Transocean Inc. Reports Second Quarter 2008 Financial Results.
HOUSTON--(BUSINESS WIRE)--Aug. 6, 2008--Transocean Inc. (NYSE:RIG) today reported net income for the three months ended June 30, 2008 of $1.107 billion, or $3.45 per diluted share, compared to net income of $549 million, or $2.63 per diluted share for the three months ended June 30, 2007. Revenues for the second quarter of 2008 were $3.102 billion compared to $1.434 billion for the second quarter of 2007.Transcript.
For the six months ended June 30, 2008, net income totaled $2.296 billion, or $7.15 per diluted share, on revenues of $6.212 billion. For the same period last year, net income totaled $1.102 billion, or $5.24 per diluted share, on revenues of $2.762 billion.
And, our next question comes from Lee Cooperman with Omega Advisors. Please go ahead.
Lee Cooperman
Thank you. Just, I apologize if I ask a question that was redundant, but I had to leave the call for a few minutes. I have two questions. Your contract back, I’m sorry, okay, You contract backlog is now $40.7 billion and our estimate that the cash margin is about $24.4 billion. If we back out the $4 billion in remaining newbuild CapEx, that leaves about $20.4 billion, which now I guess compares to debt of around $15.3 billion. So, this issue of returning money to shareholders I assume is going to be an issue that will be discussed sometime this year. Is that a reasonable view?
Bob Long
I think it’s reasonable to say that it will be discussed this year. We are already thinking hard about what we are going to do there, Lee. On your numbers, I think you are a little bit high with your net and I suspect what you have left out is cash taxes and some allocated local costs.
Lee Cooperman
Got, you. Okay. But in principle this is a possible this year type of discussion?
Bob Long
It’s definitely a this year type of discussion. I won’t promise you that we will make a decision to do anything this year, but.
Lee Cooperman
My only promise I want from you is that we don’t buy back overvalued stock. If we go the route of stock repurchase, we want to make sure that it’s undervalued.
Bob Long
Understood.
Lee Cooperman
Okay. Now, the second question, when we first met three or four years ago we talked about the issues that would determine the outlook for the Company, and some of the issues. We talked about the importance of the commodity price and you had said back then that deepwater drilling was economic down to prices as low as $35 a barrel.

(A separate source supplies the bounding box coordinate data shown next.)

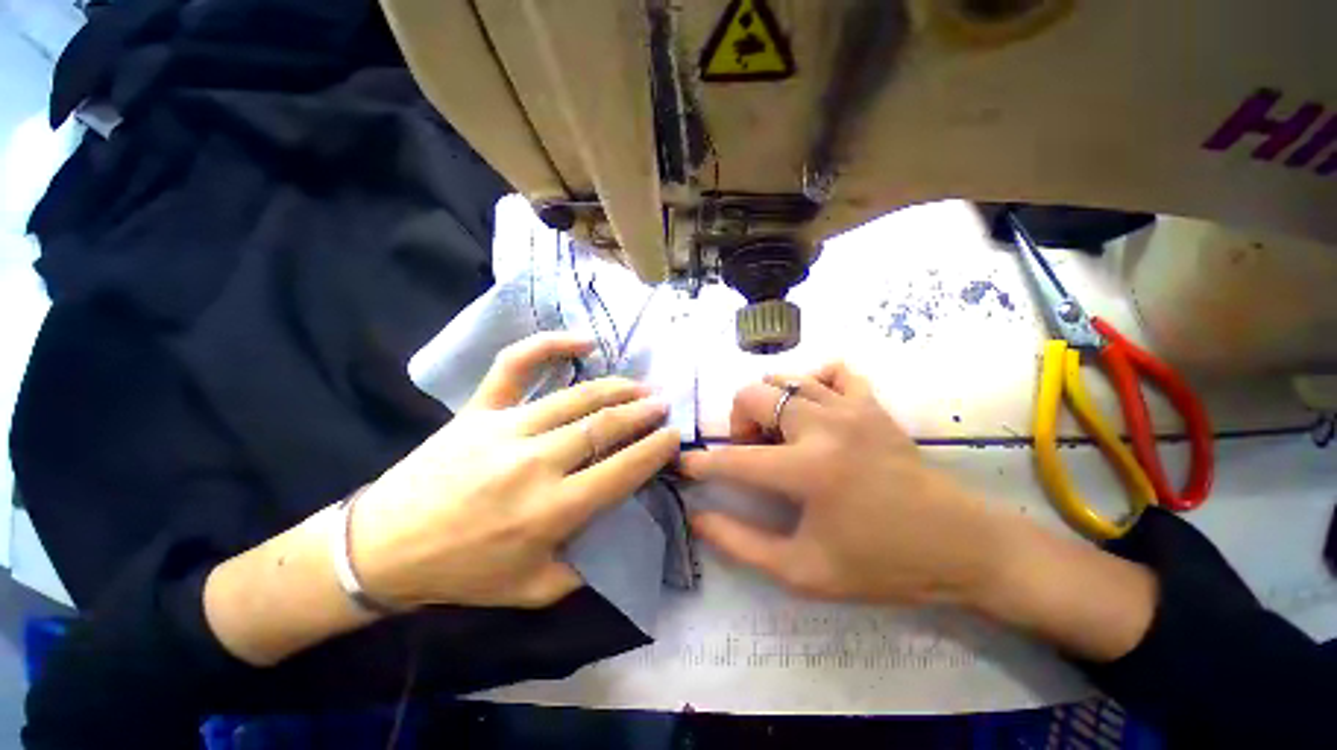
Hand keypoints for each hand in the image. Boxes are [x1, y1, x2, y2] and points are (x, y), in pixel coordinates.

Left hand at [350, 332, 679, 608]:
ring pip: (576, 397)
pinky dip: (550, 346)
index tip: (674, 437)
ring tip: (640, 386)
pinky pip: (516, 365)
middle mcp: (535, 463)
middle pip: (604, 426)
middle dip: (643, 413)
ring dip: (617, 388)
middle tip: (663, 405)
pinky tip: (583, 341)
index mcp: (551, 510)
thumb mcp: (533, 590)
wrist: (382, 547)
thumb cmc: (463, 572)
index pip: (622, 470)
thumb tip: (620, 533)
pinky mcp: (480, 409)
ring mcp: (506, 428)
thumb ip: (585, 568)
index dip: (655, 450)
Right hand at [680, 362, 999, 604]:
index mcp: (807, 470)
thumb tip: (698, 516)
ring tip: (781, 434)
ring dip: (769, 405)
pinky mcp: (872, 403)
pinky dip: (813, 382)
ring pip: (785, 379)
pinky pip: (832, 371)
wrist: (961, 545)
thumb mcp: (803, 571)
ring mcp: (851, 407)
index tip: (686, 464)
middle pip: (753, 395)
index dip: (701, 462)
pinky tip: (815, 409)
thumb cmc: (881, 565)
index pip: (733, 459)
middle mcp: (824, 426)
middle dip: (738, 422)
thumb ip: (741, 543)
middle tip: (752, 452)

Second, you said important for prospectivity, in other words that if we don’t find stuff the customer is not going to come back and keep drilling. Third was the risk of over builds. I’m just wondering how you would see these three issues today in other deepwater is economic down to prices as low as X given the inflation in oil country goods, second how is prospectivity lined up, in my own advantage point it looks like the only place that’s undiscovered -- deposits exist is deepwater offshore, which is terrific for us. Third, this financial environment we are in would seem to suggest that overbuilding, if it’s a risk, would be a risk that is being pushed out somewhat because of the constrained credit environment. But I would love your inputs on these three items as you gave several years ago.
Bob Long
Okay, I will take a stab at it. But on the price of oil that will justify deepwater, it’s difficult to say based on some input from a few operators that we hear consistently. My guess would be -- and it’s obviously a total guess -- is that $35 a barrel range is probably up now to the $60 or $65 a barrel range, maybe higher in certain areas. But I’m guessing its somewhat in that range. On the prospectivity its seems to me and this maybe the result of the escalation of the old prices that prospectivity has not been problem that potentially it could have been, in part they also be due to technology, but clearly the success rate that the operators are having, particularly in deepwater, has been significant. There is a big backlog of development and appraisal opportunities out there. There is also a growing need for additional deepwater exploratory efforts. I think many of the operators have been concerned about the inability to get drilling capacity to dedicate to an exploration program. So I don’t think that prospectivity is going to be an issue in any kind of a near-term future. On overbuilding, I think that we have seen such an increase in demand that despite the fact that we have had a lot of new construction in the floater business, 70% or more of that is already contracted. I am very confident that the rest of the speculative newbuilds, given the demand we see out there, is going to get contracted. And given the shipyard delivery times now, I think the last deepwater rig that was ordered has a 2012 delivery. You are not going to see much additional capacity come into this business for the next four years. So I think your characterization that some of these risks have been pushed out is accurate.
Lee Cooperman
Thank you very much. Let me just take a moment to thank you and your whole team for doing such a wonderful job for the shareholders.